As a not-very robust 13 year old I got a taste of New England hiking: a goodly number of miles on some fairly rigorous Green Mountain trails. (Lesson to non-hikers: downhill can be just as formidable as up.) And both up and down with what seemed to me a heavy pack on my back: food, sleeping bag, extra clothes, a canteen full of water.
Andy was our leader: About 10 years my senior, a good sport, and an encourager. I don’t know if he was a Christian. If he was, he would have made an effective pastor.
On one long, steep, hot afternoon, I was schoolboy-weary. I think Andy sensed it. I heard the thud, thud of his hiking boots behind me on the trail. The sound told me he was close (although I did not actually turn around to check).

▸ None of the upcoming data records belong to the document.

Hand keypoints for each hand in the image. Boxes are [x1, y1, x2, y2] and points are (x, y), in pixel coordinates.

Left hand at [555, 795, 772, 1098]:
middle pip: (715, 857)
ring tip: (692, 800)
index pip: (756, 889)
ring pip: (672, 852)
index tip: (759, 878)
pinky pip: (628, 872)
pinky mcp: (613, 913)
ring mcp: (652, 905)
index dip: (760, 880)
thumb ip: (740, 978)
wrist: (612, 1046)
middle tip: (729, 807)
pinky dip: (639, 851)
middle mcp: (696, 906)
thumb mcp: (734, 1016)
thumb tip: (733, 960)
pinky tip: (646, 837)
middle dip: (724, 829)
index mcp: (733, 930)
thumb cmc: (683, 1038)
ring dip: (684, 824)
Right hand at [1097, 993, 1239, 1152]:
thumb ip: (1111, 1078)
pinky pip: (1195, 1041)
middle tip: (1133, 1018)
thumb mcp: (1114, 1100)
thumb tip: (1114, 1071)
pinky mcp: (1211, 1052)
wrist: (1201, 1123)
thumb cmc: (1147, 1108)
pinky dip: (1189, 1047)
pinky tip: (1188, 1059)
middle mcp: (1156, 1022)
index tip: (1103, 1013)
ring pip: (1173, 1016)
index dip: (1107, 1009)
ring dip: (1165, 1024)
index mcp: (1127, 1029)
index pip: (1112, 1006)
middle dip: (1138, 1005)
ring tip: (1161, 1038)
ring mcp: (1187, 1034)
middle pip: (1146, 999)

Suddenly, my backpack became weightless. The straps were still around my shoulders. Sweat still poured down my back. But the load was gone. Andy was walking near and had reached and grasped the base of my knapsack, and lifted it. Not off my shoulders (the shoulder-straps remained in place). Just enough to relieve the physical burden. The straps were on me but the burden was on him.
For about 100 yards.
That was all it took. The sense of another’s support, and the physical relief – temporary, of course – was all it took. For me, the emotional chemistry of that day changed. Decades later, I vividly recall it.

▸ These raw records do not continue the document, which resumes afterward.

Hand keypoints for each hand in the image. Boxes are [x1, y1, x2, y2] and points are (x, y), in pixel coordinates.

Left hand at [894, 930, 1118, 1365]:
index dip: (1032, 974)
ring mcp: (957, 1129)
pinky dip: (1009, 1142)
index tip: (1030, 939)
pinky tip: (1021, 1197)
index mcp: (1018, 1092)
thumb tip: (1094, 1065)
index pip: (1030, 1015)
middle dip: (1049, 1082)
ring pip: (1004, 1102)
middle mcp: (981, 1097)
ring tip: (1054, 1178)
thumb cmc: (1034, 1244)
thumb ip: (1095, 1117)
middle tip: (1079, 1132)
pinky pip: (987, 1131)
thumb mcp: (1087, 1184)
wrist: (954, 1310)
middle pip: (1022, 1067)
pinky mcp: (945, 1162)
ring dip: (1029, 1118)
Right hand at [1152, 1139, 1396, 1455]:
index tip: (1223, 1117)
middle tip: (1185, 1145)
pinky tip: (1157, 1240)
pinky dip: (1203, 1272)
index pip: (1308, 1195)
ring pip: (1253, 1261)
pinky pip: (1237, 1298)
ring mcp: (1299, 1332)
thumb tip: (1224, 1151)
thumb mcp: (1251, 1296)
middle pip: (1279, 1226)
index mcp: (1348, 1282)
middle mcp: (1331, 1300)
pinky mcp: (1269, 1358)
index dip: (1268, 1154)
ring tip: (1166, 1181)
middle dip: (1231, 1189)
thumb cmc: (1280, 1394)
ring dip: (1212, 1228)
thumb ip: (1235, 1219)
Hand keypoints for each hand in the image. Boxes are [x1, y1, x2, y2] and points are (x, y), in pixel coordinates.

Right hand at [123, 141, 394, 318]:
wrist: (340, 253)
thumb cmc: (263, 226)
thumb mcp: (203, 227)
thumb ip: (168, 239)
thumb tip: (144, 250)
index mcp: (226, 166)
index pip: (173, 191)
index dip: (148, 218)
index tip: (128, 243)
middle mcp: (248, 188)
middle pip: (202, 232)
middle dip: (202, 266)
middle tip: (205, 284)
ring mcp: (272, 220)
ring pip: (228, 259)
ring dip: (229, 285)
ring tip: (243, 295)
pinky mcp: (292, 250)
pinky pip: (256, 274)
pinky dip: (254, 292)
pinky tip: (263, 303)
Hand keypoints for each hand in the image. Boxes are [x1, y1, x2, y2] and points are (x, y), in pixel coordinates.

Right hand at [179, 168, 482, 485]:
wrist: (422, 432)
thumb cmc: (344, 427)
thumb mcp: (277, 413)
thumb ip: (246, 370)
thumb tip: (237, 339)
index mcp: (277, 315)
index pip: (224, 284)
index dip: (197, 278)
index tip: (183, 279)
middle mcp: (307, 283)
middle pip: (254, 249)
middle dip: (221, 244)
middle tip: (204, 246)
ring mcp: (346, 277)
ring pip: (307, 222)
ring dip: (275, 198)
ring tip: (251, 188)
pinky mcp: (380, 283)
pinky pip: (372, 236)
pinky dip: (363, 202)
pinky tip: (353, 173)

A few years after that hiking summer, I became a Christian. Then and since I have loved the Psalms. And countless times I have drawn life from Psalm 68:19: “Praise be to the Lord, to God our Saviour, who daily bears our burdens” (NIV).
The straps don’t disappear. We still have to go to work, get the car fixed, pay the rent and learn to make friendships work. But according to that psalm, the weight is not on us.